Does he still feel that way? Pitiful Criminals is a dark book, an unsparing view of human nature leavened mainly by mordant comedy. Many of the protagonists doom themselves not just through evil impulses but through stupidity and chemical impairment. It's hard not to laugh at the story of the "Easy Roller," a cannabis grower who attracts the cops' notice by breaking into his own house in a fit of weed-induced paranoia.
But Bottoms laces his satire of human folly with a deeper critique of the social conditions that foster it. A rapist-murderer comes from a notoriously abusive family; a high school girl was bullied before she picked up her dad's gun and shot a classmate — circumstances the author uses not to mitigate their crimes but to force us to see each act of bloodshed in a broader context.
Bottoms occasionally strikes off-notes when he switches from storytelling to theorizing. In a story about his own "crime" of throwing a sixth-grade spelling bee, for instance, he describes himself and his school friends as having "mixed-up little media minds" — a formulation that borders on the preachy.
Most of the time, though, this author is more about showing than telling, and his terse prose is powerful. "He wasn't just white," Bottoms writes of the affluent kid who tried to play gangster, "he was like the history of Southern whiteness in an Atlanta Braves hat." When the author delves deep beneath the skin of his "characters" — such as a man who experiences the grotesque misfortune of discovering two corpses close to his home, decades apart (see sidebar) — his stories are as mesmerizing as they are unsettling.

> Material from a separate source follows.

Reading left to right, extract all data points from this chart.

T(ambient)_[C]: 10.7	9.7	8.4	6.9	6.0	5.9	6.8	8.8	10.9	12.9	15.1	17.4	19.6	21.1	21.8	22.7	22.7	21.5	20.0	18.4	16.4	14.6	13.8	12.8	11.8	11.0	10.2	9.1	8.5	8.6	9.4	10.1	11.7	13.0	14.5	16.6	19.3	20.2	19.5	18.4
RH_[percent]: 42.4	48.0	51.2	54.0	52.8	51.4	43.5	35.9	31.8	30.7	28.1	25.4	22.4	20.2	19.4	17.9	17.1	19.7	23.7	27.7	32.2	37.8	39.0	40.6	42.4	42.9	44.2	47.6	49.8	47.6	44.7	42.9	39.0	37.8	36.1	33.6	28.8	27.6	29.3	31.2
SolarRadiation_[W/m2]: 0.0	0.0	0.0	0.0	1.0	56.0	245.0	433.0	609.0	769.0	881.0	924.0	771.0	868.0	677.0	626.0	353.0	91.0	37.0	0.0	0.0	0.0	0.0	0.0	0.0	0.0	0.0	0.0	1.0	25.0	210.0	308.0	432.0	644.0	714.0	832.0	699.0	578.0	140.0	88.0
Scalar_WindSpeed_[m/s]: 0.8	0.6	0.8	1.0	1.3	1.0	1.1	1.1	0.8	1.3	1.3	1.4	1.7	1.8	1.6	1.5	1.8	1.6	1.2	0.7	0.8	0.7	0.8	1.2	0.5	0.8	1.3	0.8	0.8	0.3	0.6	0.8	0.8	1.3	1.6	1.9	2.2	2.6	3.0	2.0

Does Bottoms himself cross an ethical line when he "fictionally re-creates" the thought processes and motives of people who are, after all, real? No more than a true-crime writer or tabloid TV producer — but with more poetry, and a lot more self-consciousness. "Past tense is always a kind of fiction," he suggests — even when we're describing our own experiences. Still, Bottoms acknowledges that, to the family of a murdered child whose story he hopes to tell, his interest may seem no different from that of another reporter looking for a sensationalist headline.

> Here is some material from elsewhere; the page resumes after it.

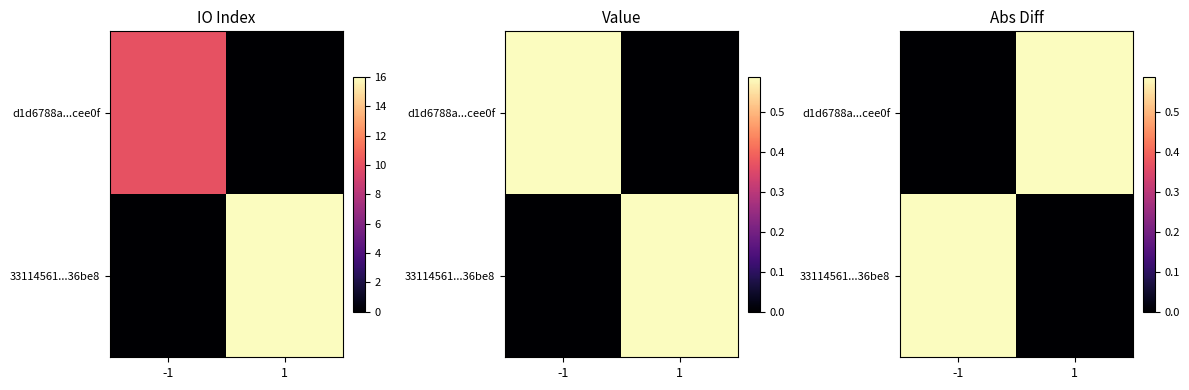

How many series are shown in this chart?

2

Faced with such inquiries, people whose lives have been deformed by violent crime may see their salvation not in storytelling but in silence. Silence is how Bottoms himself answered the message from his incarcerated brother. "I cut him loose to survive," he tells us early on, conceding that creative altruism has its limits.
Yet he keeps on telling these stories that humanize horror without minimizing it, capturing the potential for pitiful transgressions in all of us. Entertaining as these tales are, they cut to the bone.